Mardi, une centaine de policiers de la SQ de l’Escouade nationale de répression du crime organisé (ENRCO) ont débarqué à Kanesatake, notamment avec un véhicule blindé, pour mener des perquisitions visant Sharon Simon, une narcotrafiquante liée aux Hells Angels qui exploite un commerce de vente de cannabis sur le territoire. Mme Simon est la cousine du chef Serge Simon.

« Nous avons eu une excellente collaboration de tout le monde.
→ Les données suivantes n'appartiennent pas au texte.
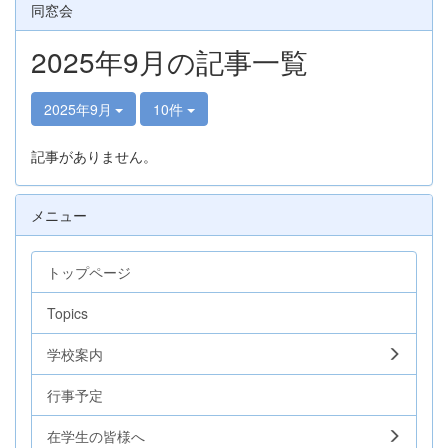
同窓会
2025年9月の記事一覧
2025年9月
10件
記事がありません。
メニュー
トップページ
Topics
学校案内
行事予定
在学生の皆様へ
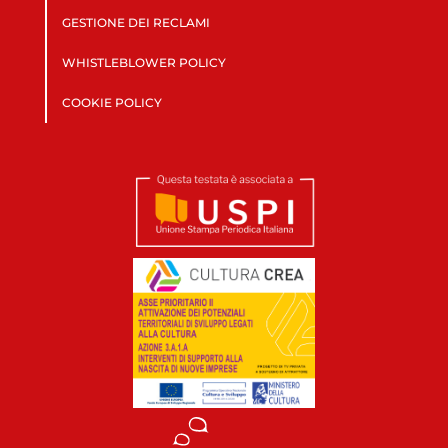
GESTIONE DEI RECLAMI
WHISTLEBLOWER POLICY
COOKIE POLICY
La communauté veut que les policiers fassent leur travail, c’est important que les gens le sachent », affirme le coordonnateur aux communications de la SQ, Benoît Richard.
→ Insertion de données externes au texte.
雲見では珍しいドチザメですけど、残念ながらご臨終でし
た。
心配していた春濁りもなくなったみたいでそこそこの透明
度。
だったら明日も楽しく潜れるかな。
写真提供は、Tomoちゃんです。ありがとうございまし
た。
Le 25 mai, la SQ a aussi mené une série de perquisitions au Conseil de bande et au Centre de santé communautaire de Kanesatake, dans le cadre d’une enquête pour une fraude alléguée entourant un fonds d’aide de près de 5 millions accordé par Services aux Autochtones Canada pour la COVID-19. M. Simon était grand chef au moment où ces sommes ont été dépensées, mais il accuse le grand chef Victor Bonspille d’essayer de le salir avec de faux documents.

M. Simon assure que la fronde menée par les chefs dissidents n’a strictement rien à voir avec ces deux opérations policières.

L’histoire jusqu’ici

  • Depuis 2017, les frères Robert et Gary Gabriel exploitent illégalement un dépotoir sur le territoire mohawk de Kanesatake, dont les eaux toxiques s’échappent dans le lac des Deux Montagnes.
  • Québec et Ottawa, après avoir constaté de nombreuses irrégularités, ont tenté de mettre les propriétaires au pas, mais en vain.
  • Les deux gouvernements sont maintenant prêts à payer pour la décontamination du site, mais exigent que les frères Gabriel remettent leurs titres de propriété du terrain au Conseil de bande.
  • Une faction dissidente du Conseil de bande a obtenu les titres de propriété, mais refuse de les rendre au Conseil.